━━ Passage to read ━━
Andhra HC (Pre-Telangana)
Pasumarthi Perraju Ors., Etc. vs Central Bank Of India on 27 August, 1979
Equivalent citations: AIR 1980 ANDHRA PRADESH 283, (1980) 1 ANDH LT 201 (1980) LS 43, (1980) LS 43
JUDGMENT Madhava Reddy, J.
1. These three civil miscellaneous appeals by the judgment debtors in three different suits O. S. Nos. 76/73, 74/73 and 75/73 on the file of the Subordinate Judge, Kakinada raise a common question of law and may be disposed of by a single judgment. The decree against the judgment debtors was obtained on the foot of a simple mortgage executed in favour of the plaintiff bank, respondent herein. The time for payment of the mortgage debt under the preliminary decree having expired and the judgment debtors having failed to pay even a single pie, final decree for sale of the mortgaged property was made. In E. P. Nos. 211, 212 and 213 of 1977 on the file of the Subordinate Judge, Kakinada a request for appointment of receiver of the mortgaged property was made by the decree holder. By the orders now under appeals the learned Subordinate Judge allowed the decree holder's application and appointed a receiver of the mortgaged properties and directed the receiver to take possession of the land after getting the obstruction, if any, removed and sell the leasehold right thereof and deposit the proceeds into Court towards the decree debt till the satisfaction of the decree or until further orders.
2.The amounts were advanced to the judgment debtors in June, 1970 and they have not paid any sum whatsoever either towards the principal or interest. So much so that now execution is levied for the realisation of a sum of Rs. 30,000 and odd in C. M. A. No. 127/79, another sum of Rs. 30,000 and odd in C. M. A. No. 136/79 and Rs. 50,000 and odd in C. M. A. No. 137/79. The judgment debtors inter alia resisted the appointment of the receiver on the ground that the mortgage was a simple mortgage and the direction under the final decree is to bring the mortgaged property to sale. The Court has no jurisdiction in execution of such a decree to appoint a receiver of the mortgaged properties and direct the realisation of the usufruct of the properties mortgaged properties and direct the realisation of the usufuct of the properties mortgaged towards the satisfaction of the decree. Such a direction would convert a simple mortgage to a usufructuary mortgage and that the Court has no jurisdiction to do. It was also pleaded that the judgment debtors had alienated the properties under an agreement of sale in favour of third parties and the mortgaged properties are in the possession of the tenants of the said third party and the court cannot appoint a receiver so as to dispossess the said tenants. The learned Subordinate Judge, on a consideration of all the facts and circumstances of the case found it just and convenient to appoint a receiver. He also came to the conclusion that the so called tenants of the third party are in fact set up by the judgment debtors themselves.
━━━
━━ Supplied information ━━
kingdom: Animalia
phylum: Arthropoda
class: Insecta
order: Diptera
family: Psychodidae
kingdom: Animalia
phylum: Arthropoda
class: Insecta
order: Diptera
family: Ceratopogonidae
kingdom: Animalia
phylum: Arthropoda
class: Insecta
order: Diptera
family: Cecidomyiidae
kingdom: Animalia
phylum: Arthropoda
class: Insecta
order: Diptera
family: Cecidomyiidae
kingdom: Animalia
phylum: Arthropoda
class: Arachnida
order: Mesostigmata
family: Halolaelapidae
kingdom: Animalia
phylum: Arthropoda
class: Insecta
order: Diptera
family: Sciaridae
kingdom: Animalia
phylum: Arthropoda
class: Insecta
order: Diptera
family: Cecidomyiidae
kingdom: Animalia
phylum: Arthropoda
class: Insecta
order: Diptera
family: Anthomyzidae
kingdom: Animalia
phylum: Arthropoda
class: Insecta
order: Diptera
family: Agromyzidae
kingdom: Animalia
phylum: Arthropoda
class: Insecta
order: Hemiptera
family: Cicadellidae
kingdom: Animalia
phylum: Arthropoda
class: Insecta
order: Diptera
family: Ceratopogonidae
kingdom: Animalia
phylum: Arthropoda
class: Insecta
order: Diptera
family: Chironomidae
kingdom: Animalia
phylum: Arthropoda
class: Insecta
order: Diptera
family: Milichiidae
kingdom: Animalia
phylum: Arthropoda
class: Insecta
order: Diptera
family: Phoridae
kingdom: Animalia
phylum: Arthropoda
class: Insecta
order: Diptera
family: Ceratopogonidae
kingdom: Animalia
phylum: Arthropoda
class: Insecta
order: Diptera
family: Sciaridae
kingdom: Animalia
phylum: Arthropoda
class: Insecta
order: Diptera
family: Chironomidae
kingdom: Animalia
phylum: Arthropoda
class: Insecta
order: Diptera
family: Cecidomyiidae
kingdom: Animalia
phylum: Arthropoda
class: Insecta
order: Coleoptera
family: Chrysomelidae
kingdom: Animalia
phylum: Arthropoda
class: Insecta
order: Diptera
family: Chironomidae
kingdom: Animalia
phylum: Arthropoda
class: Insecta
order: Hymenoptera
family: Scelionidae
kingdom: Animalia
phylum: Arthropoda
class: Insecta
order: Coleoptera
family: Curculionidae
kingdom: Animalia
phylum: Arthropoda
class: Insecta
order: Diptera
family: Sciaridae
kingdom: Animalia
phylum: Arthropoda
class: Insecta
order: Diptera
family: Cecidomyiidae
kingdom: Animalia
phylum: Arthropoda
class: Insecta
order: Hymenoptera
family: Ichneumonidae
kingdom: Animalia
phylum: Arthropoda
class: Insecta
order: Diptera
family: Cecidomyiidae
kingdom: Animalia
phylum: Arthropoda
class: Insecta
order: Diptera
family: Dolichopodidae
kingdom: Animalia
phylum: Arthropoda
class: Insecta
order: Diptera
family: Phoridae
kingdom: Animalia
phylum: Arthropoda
━━━
List of tasks.
1: Do these statements agree with the judgment? Answer yes or no for each, and quote the deciding words of the judgment.
(a) The amounts were advanced to the judgment debtors in June, 1970.
(b) The judgment debtors paid part of the interest owed.
(c) The Subordinate Judge concluded that the tenants of the third party were set up by the judgment debtors themselves.
2: Can you rewrite the judgment, starting at the words "Pasumarthi Perraju Ors., Etc." and stopping after "Madhava Reddy, J.", with "the respondent bank" in place of "Central Bank Of India"?

Results for the exercise.
1:
(a) Yes: "The amounts were advanced to the judgment debtors in June, 1970"
(b) No: "they have not paid any sum whatsoever either towards the principal or interest"
(c) Yes: "the so called tenants of the third party are in fact set up by the judgment debtors themselves"

2:
Pasumarthi Perraju Ors., Etc. vs the respondent bank on 27 August, 1979
Equivalent citations: AIR 1980 ANDHRA PRADESH 283, (1980) 1 ANDH LT 201 (1980) LS 43, (1980) LS 43
JUDGMENT Madhava Reddy, J.